Volume 43 | Number 1 | Fall 2012

Predicting Future Weather Patterns

Fall 2012 Issue

Bruce Finney

Idaho State University research scientist Bruce Finney's ultimate goal is to help create accurate weather maps of the past for the American West that can be used to better predict future weather patterns.

It is a complicated endeavor, as the results of his recent research suggests, and a work in progress that is becoming more sophisticated as Finney examines the ancient sediment layers in lakes in the Pacific Northwest.

Finney, an ISU biological sciences and geosciences professor, participated in a study "1,500 year quantitative reconstruction of winter precipitation in the Pacific Northwest" that was recently published in the Proceedings of the National Academy of Sciences. That study has received wide publicity and attention because of its surprising results found by Finney and his colleagues at the University of Pittsburgh, Penn State and Ohio State. The researchers compared the data from the analysis of tree rings to that from lake sediments to see how they related. It turns out some periods of weather in the past were misidentified as being in drought.

"Water is a big deal in the West so we've been trying to get a longer-term perspective on how often and long droughts come and why they occur by analyzing lake sediments," Finney said. "This paper focuses on the last 1,500 years. The lakes tell us more about what happened in the winter time, the trees tell us more about the summer."

Generally, in the short term the tree rings and sediment samples matched up, but in the long term they showed differences, showing that dry summers sometimes paired up with wet winters, or vice versa. This has caused scientists to reinterpret past weather patterns: some periods that were identified as drought based on tree ring data are now classified differently because lake sediment data showed wetter than average winters during the same period.

Drought is a common feature in the West's weather history, with several in the last 1,500 years lasting decades, according to Finney. One of those periods of generally dry conditions in this region began about 500 years ago during the "Little Ice Age" ending about 1850.

"The climate has been all over the place in recent years," Finney said, "with wet years followed by dry years, but we're dryer than normal over the last dozen or so years."

The important part of this research is what it contributes to the big picture of the West's climate.

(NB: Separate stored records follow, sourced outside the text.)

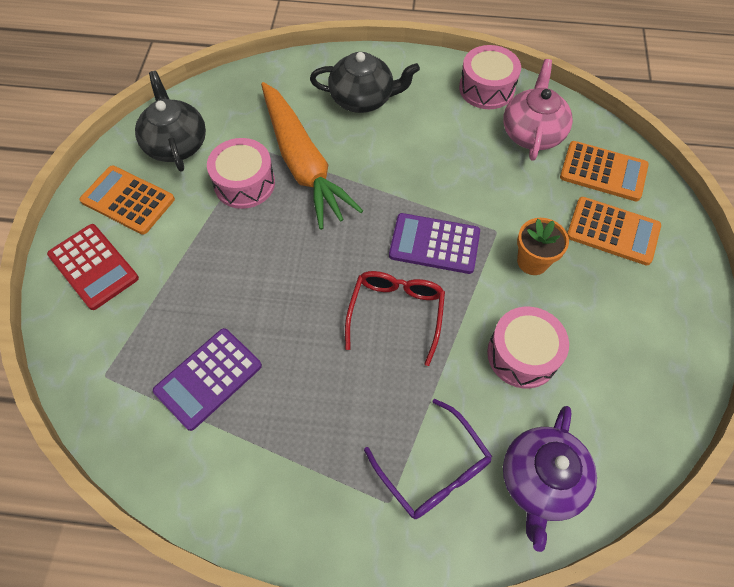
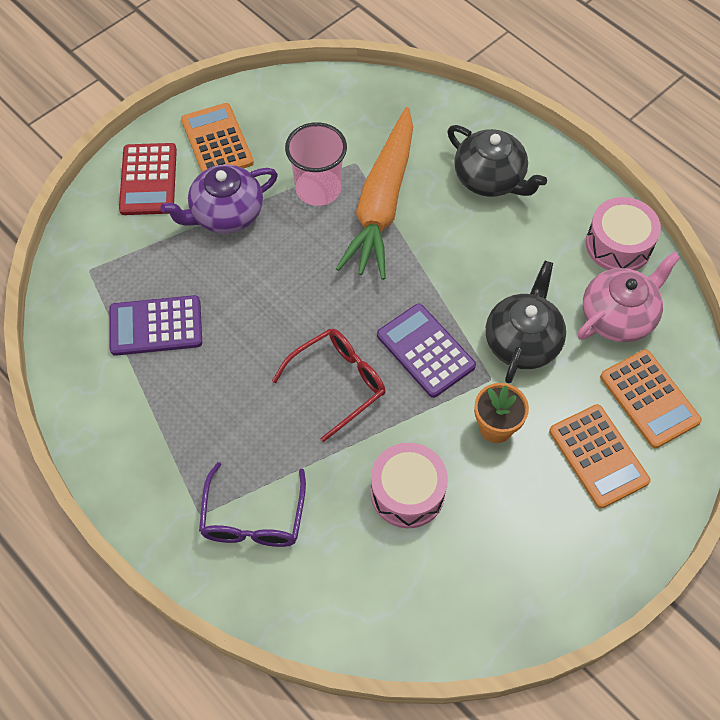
camera: 40 degrees right, 0 degrees up
black teapot [135,71,206,171] -> black teapot moved to [486,261,566,384]
pink drum [207,138,275,209] -> pink cup [285,122,347,206]
purple teapot [503,406,597,552] -> purple teapot moved to [160,164,278,233]

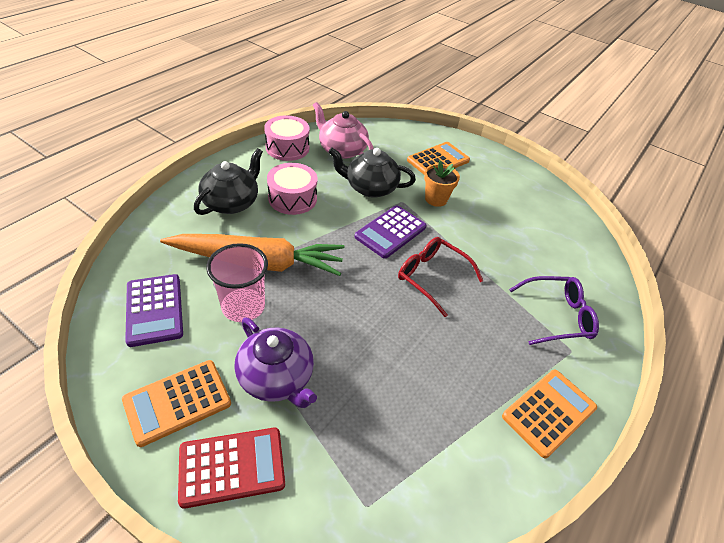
camera: 105 degrees left, 15 degrees down
purple calculator [109,295,202,356] -> purple calculator moved to [125,274,183,347]
pink drum [371,443,448,528] -> pink drum moved to [267,163,317,215]
orange calculator [600,349,702,448] -> orange calculator moved to [502,370,597,458]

"We will now be able to compare these results to what we are determining happened in Idaho, Alaska and other places affected by weather patterns originating from the North Pacific Ocean over the same period," Finney said. "We're basically trying to put together maps to see what controlled wet and dry periods in the past to help know where the climate system is going in the future."

For his part in the study, Finney examined lake sediment core samples collected from Castor Lake, which is in northwestern Washington, with funding from the National Science Foundation, and is currently involved in similar studies in Idaho, Alaska and other regions surrounding the North Pacific Ocean.